UpTime and Steps/Day are the two digital bio-markers that are being analyzed now. Methods used are described in Turner's thesis. I was able to replicate Turner's results using the same methods in Python (his original code is in MATLAB).

Other than UpTime and Steps/Day, we also have standardized survey data for each participant (RAND36, OISA, OIDAS, etc.), we are also working on a way (linear/quadratic regression, unsupervised ML, etc.) to combine those data with UpTime and Steps/Day to get a more accurate diagnosis.

Roadmap

2021-08 ~ 2022-07

2022-08 ~ 2022-12

2022-12 ~ 2022-05

After gathering terabytes worth of sensor data, we used the raw data to determine UpTime and Steps/Day, then evaluate UpTime and Steps/Day and linear combination of the two as a predictor for ME/CFS disease severity.
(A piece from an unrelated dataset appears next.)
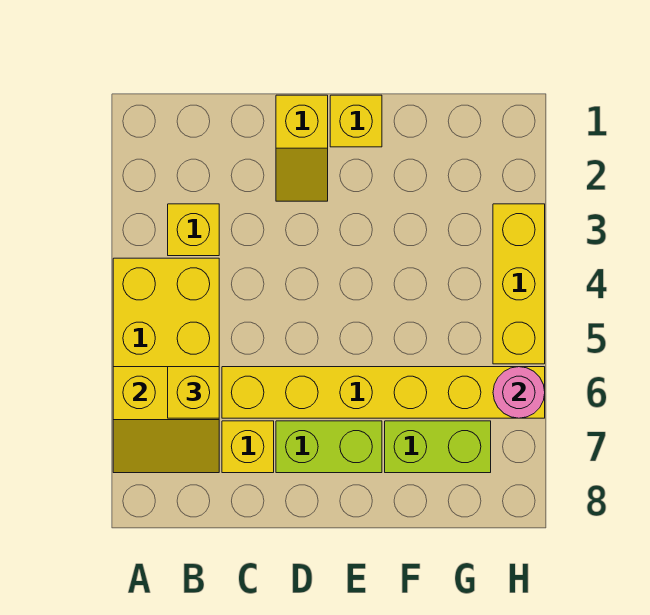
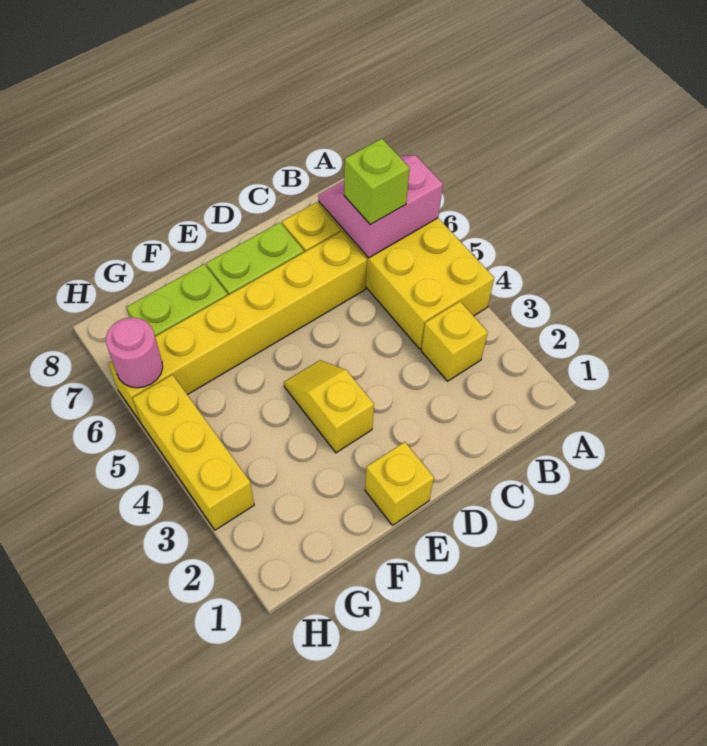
yellow 2x2 slope [113,367,219,473] -> pink 2x2 slope [318,155,443,258]
yellow 1x1 brick [168,367,219,418] -> lime 1x1 brick [344,139,410,225]
yellow 1x2 slope [276,95,328,201] -> yellow 1x2 slope moved to [284,360,374,453]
The final step of our analysis will seek to find a more accurate predictor of ME/CFS disease severity using the data in these questionnaires. We will pursue multi-linear and polynomial regression and an unsupervised machine learning approach to find a classifier for ME/CFS disease severity.

References

[1] Palombo T, Vernon S, Roundy S. Development of an Inertial Measurement-Based Assessment of Disease Severity in Chronic Fatigue Syndrome. Master's Thesis, The University of Utah Department of Mechanical Engineering, August 2020.

[2] Baraniuk JN, Adewuyi O, Merck SJ, Ali M, Ravindran MK, Timbol CR, Rayhan R, Zheng Y, Le U, Esteitie R, Petrie KN. A Chronic Fatigue Syndrome (CFS) severity score based on case designation criteria. Am J Transl Res. 2013;5(1):53-68. Epub 2013 Jan 21. PMID: 23390566; PMCID: PMC3560481.

[3] Wong TL, Weitzer DJ. Long COVID and Myalgic Encephalomyelitis/Chronic Fatigue Syndrome (ME/CFS)-A Systemic Review and Comparison of Clinical Presentation and Symptomatology. Medicina (Kaunas). 2021 Apr 26;57(5):418. doi: 10.3390/medicina57050418. PMID: 33925784; PMCID: PMC8145228.

[4] Lee, Jihyun et al. ‘Clinically Accessible Tools for Documenting the Impact of Orthostatic Intolerance on Symptoms and Function in ME/CFS’. 1 Jan. 2020 : 257 – 263.

[5] Stewart JM. Common syndromes of orthostatic intolerance. Pediatrics. 2013 May;131(5):968-80. doi: 10.1542/peds.2012-2610. Epub 2013 Apr 8. PMID: 23569093; PMCID: PMC3639459.